Der Spinnenmann reist auf Klassenfahrt nach Venedig, Paris und Prag. Unterwegs findet er einen neuen Mentor, mit dem er natürlich die Welt rettet – vor Bösewichten, die die Realität verfälschen.
Stuttgart - Der Brite Tom Holland, 23, hat dem Superhelden Spider-Man in „Spider-Man: Homecoming“ 2016 eine überraschend frische Wiedergeburt beschert. Nach Tobey Maguire und Alex Garland war Holland der Dritte, der ins Spinnenmannkostüm schlüpfte, und er strahlt eine jugendliche Unbekümmertheit aus, die einen produktiven Kontrast zum lästigen Verantwortungsgefüge eines heranwachsenden Superhelden bildet.
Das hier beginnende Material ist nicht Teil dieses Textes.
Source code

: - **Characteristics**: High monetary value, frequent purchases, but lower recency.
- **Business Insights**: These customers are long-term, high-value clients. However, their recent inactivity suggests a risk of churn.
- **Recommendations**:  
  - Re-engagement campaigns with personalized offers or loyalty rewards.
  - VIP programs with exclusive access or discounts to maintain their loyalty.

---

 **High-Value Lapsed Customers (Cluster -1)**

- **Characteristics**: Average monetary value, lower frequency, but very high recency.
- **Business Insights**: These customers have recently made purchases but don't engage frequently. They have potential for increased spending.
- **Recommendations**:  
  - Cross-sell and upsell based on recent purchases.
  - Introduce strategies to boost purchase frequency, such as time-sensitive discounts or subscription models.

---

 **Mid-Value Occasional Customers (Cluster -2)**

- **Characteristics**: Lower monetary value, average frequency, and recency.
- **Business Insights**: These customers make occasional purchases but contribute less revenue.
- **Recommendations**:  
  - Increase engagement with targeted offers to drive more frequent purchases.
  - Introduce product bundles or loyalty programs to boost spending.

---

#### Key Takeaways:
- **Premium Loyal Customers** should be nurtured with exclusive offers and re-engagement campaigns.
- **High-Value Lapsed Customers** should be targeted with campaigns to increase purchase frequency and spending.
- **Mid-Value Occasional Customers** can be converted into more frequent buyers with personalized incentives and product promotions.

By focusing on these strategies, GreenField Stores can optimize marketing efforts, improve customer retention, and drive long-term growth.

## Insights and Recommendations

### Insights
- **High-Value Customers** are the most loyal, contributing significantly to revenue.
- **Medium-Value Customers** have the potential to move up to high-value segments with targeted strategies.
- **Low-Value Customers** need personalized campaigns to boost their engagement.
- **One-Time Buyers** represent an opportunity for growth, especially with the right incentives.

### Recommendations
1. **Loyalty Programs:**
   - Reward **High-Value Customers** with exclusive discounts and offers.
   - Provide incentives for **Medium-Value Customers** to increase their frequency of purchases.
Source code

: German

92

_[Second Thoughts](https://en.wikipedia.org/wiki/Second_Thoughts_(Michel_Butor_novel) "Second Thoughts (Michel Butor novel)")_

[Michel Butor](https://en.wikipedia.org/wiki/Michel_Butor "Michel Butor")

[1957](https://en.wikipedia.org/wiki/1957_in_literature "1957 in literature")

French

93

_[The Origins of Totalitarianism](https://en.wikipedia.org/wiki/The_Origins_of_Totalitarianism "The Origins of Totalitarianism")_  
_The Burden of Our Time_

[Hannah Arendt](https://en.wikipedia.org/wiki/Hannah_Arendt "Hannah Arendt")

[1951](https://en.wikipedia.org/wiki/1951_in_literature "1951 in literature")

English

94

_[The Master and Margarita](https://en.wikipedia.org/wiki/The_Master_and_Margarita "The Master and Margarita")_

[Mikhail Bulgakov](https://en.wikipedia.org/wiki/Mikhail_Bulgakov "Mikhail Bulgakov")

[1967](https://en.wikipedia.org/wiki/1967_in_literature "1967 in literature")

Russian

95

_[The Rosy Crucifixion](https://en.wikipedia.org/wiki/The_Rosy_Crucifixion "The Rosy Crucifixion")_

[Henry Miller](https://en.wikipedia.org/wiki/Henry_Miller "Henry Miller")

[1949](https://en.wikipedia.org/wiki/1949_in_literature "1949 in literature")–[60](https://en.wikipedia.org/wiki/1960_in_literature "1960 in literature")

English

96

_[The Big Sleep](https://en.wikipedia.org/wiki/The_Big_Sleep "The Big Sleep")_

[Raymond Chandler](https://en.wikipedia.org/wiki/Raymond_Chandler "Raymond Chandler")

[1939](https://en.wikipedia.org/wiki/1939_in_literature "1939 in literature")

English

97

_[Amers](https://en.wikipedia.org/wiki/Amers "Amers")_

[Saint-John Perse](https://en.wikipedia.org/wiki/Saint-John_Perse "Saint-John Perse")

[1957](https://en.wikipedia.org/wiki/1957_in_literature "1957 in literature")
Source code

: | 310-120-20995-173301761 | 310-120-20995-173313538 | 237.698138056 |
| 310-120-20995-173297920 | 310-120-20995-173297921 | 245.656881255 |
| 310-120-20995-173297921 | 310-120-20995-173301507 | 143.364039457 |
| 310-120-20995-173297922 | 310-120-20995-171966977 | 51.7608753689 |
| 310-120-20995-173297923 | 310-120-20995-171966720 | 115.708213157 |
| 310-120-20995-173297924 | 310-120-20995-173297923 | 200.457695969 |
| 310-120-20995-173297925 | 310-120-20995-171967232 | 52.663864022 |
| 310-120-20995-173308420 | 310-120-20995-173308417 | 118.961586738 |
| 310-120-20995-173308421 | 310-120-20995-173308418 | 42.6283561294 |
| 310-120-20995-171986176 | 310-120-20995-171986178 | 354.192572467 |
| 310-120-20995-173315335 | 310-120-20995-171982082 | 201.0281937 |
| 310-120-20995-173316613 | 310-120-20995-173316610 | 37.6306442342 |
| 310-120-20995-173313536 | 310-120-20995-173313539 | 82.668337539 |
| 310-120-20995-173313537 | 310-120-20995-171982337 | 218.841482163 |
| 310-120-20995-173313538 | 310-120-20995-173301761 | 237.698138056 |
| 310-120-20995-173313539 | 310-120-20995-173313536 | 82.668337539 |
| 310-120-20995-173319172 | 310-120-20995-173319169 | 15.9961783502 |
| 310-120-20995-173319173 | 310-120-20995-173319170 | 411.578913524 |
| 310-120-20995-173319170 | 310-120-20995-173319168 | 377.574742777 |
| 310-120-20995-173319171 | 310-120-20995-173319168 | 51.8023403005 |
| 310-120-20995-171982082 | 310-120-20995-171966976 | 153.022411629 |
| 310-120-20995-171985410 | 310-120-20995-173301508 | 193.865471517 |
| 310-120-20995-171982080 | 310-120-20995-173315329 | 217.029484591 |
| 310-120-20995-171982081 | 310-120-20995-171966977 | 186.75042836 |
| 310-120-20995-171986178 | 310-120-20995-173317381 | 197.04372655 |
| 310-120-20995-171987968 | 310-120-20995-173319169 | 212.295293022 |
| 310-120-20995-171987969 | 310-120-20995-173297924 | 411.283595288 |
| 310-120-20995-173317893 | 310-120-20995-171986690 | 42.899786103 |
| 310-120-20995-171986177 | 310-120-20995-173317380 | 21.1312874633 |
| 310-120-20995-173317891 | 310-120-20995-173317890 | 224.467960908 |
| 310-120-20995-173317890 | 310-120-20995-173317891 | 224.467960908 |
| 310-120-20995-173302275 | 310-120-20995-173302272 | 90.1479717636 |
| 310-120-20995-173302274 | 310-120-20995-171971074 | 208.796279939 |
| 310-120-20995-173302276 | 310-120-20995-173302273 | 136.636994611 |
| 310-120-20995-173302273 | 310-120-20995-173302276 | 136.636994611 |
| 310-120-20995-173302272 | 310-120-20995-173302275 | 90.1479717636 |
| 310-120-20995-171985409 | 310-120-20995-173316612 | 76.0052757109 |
Sein Peter Parker ist keine alte Seele in einem jungen Körper, sondern ein Vollblut-Teenager, der den Spaßfaktor seiner übernatürlichen Fähigkeiten voll auskostete.
Inzwischen durfte dieser Peter Parker in zwei apokalyptischen „Avengers“-Folgen Erfahrungen sammeln und hat dabei nichts von seinem jugendlichen Charme eingebüßt. Mit seiner Work-Life-Balance tut er sich aber immer noch schwer wegen der Doppelbelastung als Schüler und Superheld. Auf Klassenfahrt nach Europa möchte er endlich der Mitschülerin MJ (Zendaya) seine Zuneigung gestehen, am besten auf dem Eiffelturm mit einer venezianischen Halskette. Natürlich wird daraus nichts, denn Superhelden haben keinen Urlaubsanspruch. Ein riesiges Wassermonster tobt in Venedig und zerlegt die dekorative Lagunenstadt. Ein Kollege in Feuergestalt, der versierte Mysterio (Jake Gyllenhall) erwartet Peters Schulklasse in Prag. Er ist aus einer anderen Dimension zur Weltenrettung angereist und wird zum väterlichen Freund des jugendlichen Helden, der immer noch unter dem Verlust seines Mentors Tony Stark alias Iron-Man in „Avengers: Endgame“ leidet.
Der Schüler und Superheld leidet unter der Dopppelbelastung
Und gerade, wenn man sich fragt, ob das nun noch eine Stunde so weitergeht mit der rituellen Weltenretterei, bietet der Film eine gelungene Plotwendung, die die filmische Wirklichkeit gründlich auf den Kopf stellt. Was als nette Mischung aus Highschool-Komödie und Superhelden-Film begann, verwandelt sich nun in ein Szenario, in dem echte und virtuelle Realitäten gezielt ineinanderfließen und die Manipulation von Wirklichkeitswahrnehmungen zum Thema gemacht wird. Wie schon im Vorgängerfilm inszeniert der Regisseur Jon Watts flüssig. Er setzt CGI-Effekte mit lässiger Selbstverständlichkeit ein, peppt seinen Film dadurch auf und unterminiert dabei jene martialische Steifbeinigkeit, die dem Superhelden-Genre allzu oft anhaftet.
Mit den Mitteln der der Comic-Fantasy-Vision verweist „Spider-Man: Far from Home“ auf eine durchaus aktuelle Problematik: In einer Zeit, in der die Macht der Narrative sehr viel größer ist als die Auswirkung des tatsächlichen Geschehens, ist es nur ein kleiner Schritt von Fake-News zur Fake- Reality. Das eigentliche Ziel des Bösewichts ist die Beherrschung der Wahrheit, was in der Ära digitaler Desinformationskampagnen nur als logische Weiterentwicklung aktueller Tendenzen erscheint. Dabei wird die technisch hergestellte Illusion zum Mittel der Kriegsführung, und die schwerste Aufgabe des jungen Helden besteht darin, diese von der Realität zu trennen. Unversehens wird Peter Parker zum Ritter der Wahrheit im postfaktischen Zeitalter. Diese Denkansätze webt Watts vage und unaufdringlich ins Franchise-Konzept ein, ohne die Unterhaltungsoberfläche aus Teenager-Romantik und Superhelden-Action zu beschädigen.
Auch „Spider-Man: Far from Home“ fasst seine jugendliche Zielgruppe fest ins Auge, bewahrt sich seinen frischen Inszenierungsstil und setzt sich deutlich von technisch überfrachteten Konkurrenzwerken des Genres ab.